■ Task
Repeat every record exactly as given.
** Opening Records block **
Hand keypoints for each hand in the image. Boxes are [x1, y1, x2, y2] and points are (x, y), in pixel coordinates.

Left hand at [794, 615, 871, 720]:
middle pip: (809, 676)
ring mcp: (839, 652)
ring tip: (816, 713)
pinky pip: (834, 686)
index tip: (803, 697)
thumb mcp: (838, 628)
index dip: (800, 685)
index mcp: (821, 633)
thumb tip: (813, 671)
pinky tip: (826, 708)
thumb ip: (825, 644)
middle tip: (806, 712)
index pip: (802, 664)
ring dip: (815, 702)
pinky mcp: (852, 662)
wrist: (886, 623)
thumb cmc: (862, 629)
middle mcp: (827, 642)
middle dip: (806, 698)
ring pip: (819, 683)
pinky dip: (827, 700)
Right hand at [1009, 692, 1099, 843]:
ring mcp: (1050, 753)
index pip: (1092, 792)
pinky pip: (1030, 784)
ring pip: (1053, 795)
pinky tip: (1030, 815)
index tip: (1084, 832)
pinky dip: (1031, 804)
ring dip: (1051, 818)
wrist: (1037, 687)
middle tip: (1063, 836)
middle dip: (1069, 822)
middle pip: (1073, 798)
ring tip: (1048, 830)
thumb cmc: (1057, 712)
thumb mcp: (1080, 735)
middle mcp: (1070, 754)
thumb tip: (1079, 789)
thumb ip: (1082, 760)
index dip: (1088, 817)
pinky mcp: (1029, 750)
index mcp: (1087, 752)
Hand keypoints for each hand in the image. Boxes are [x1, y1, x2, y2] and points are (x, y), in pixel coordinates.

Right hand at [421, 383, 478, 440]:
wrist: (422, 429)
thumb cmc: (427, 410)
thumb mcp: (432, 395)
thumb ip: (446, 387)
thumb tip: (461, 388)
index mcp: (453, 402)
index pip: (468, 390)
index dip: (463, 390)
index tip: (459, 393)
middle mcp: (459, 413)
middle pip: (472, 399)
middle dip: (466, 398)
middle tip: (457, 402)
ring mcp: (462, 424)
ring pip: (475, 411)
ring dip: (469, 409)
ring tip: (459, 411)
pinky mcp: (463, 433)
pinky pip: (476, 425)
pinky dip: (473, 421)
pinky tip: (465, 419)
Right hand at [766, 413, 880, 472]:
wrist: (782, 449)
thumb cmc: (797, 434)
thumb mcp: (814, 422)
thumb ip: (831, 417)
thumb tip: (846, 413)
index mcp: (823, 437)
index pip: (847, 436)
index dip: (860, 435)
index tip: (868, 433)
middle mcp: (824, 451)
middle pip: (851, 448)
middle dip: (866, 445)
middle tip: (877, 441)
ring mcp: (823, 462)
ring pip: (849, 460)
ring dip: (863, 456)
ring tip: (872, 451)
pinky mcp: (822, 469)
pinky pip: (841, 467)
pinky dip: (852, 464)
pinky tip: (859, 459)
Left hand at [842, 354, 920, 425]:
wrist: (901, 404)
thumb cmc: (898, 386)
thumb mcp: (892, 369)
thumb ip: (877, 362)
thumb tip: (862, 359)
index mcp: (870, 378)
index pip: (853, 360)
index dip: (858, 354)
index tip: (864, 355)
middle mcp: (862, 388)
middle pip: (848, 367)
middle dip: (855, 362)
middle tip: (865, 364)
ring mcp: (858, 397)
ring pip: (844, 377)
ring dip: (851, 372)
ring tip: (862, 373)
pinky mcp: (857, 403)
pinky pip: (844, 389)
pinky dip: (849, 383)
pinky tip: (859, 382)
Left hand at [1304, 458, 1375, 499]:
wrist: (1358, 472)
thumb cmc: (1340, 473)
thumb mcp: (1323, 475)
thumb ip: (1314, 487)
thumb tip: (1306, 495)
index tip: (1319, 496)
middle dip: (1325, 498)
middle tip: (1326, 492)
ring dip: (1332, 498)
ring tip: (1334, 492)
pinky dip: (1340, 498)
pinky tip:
** Closing Records block **
■ Response
Hand keypoints for each hand in the image. Boxes are [x1, y1, x2, y2] and points are (x, y), in pixel coordinates.

Left hand at [794, 615, 871, 720]:
middle pip: (809, 676)
ring mcp: (839, 652)
ring tip: (816, 713)
pinky pip: (834, 686)
index tip: (803, 697)
thumb mcp: (838, 628)
index dip: (800, 685)
index mcp: (821, 633)
thumb tip: (813, 671)
pinky tip: (826, 708)
thumb ip: (825, 644)
middle tip: (806, 712)
index pip: (802, 664)
ring dip: (815, 702)
pinky mcp: (852, 662)
wrist: (886, 623)
thumb cmc: (862, 629)
middle mcp: (827, 642)
middle dip: (806, 698)
ring pip: (819, 683)
pinky dip: (827, 700)
Right hand at [1009, 692, 1099, 843]:
ring mcp: (1050, 753)
index pip: (1092, 792)
pinky pip: (1030, 784)
ring pip: (1053, 795)
pinky tip: (1030, 815)
index tip: (1084, 832)
pinky dip: (1031, 804)
ring dip: (1051, 818)
wrist: (1037, 687)
middle tip: (1063, 836)
middle dip: (1069, 822)
middle pip: (1073, 798)
ring tip: (1048, 830)
thumb cmc: (1057, 712)
thumb mcp: (1080, 735)
middle mcp: (1070, 754)
thumb tip: (1079, 789)
thumb ip: (1082, 760)
index dip: (1088, 817)
pinky mcp: (1029, 750)
index mcp: (1087, 752)
Hand keypoints for each hand in the image. Boxes are [x1, y1, x2, y2] and points are (x, y), in pixel coordinates.

Right hand at [421, 383, 478, 440]:
wrist: (422, 429)
thumb cmc: (427, 410)
thumb mcp: (432, 395)
thumb ip: (446, 387)
thumb tip: (461, 388)
index mcp: (453, 402)
index pip: (468, 390)
index dip: (463, 390)
index tip: (459, 393)
middle mcp: (459, 413)
middle pip: (472, 399)
middle dip: (466, 398)
middle tip: (457, 402)
ring mcp: (462, 424)
ring pip: (475, 411)
ring dip: (469, 409)
ring tip: (459, 411)
pinky mcp: (463, 433)
pinky pip: (476, 425)
pinky dip: (473, 421)
pinky tip: (465, 419)
Right hand at [766, 413, 880, 472]:
wrist: (782, 449)
thumb cmc: (797, 434)
thumb mcp: (814, 422)
thumb ip: (831, 417)
thumb tip: (846, 413)
index mcp: (823, 437)
index pip: (847, 436)
index dip: (860, 435)
index tip: (868, 433)
middle mcp: (824, 451)
middle pip: (851, 448)
middle dip: (866, 445)
middle tip: (877, 441)
ring mcp: (823, 462)
ring pip: (849, 460)
ring dip: (863, 456)
ring tip: (872, 451)
pinky mcp: (822, 469)
pinky pip: (841, 467)
pinky dip: (852, 464)
pinky tip: (859, 459)
Left hand at [842, 354, 920, 425]:
wrist: (901, 404)
thumb cmc: (898, 386)
thumb mcp: (892, 369)
thumb ip: (877, 362)
thumb tip: (862, 359)
index mcp: (870, 378)
index pip: (853, 360)
index dip: (858, 354)
index tip: (864, 355)
middle mcp: (862, 388)
middle pip: (848, 367)
middle dip: (855, 362)
middle tip: (865, 364)
ring mcp: (858, 397)
ring pip: (844, 377)
ring dip: (851, 372)
ring tip: (862, 373)
pinky mcp: (857, 403)
pinky pip: (844, 389)
pinky dip: (849, 383)
pinky tip: (859, 382)
Left hand at [1304, 458, 1375, 499]:
wrist: (1358, 472)
thumb cmc: (1340, 473)
thumb mcp: (1323, 475)
thumb ip: (1314, 487)
thumb tip: (1306, 495)
index tip: (1319, 496)
middle dip: (1325, 498)
middle tip: (1326, 492)
ring dip: (1332, 498)
ring tip: (1334, 492)
pinky dip: (1340, 498)
pinky tip:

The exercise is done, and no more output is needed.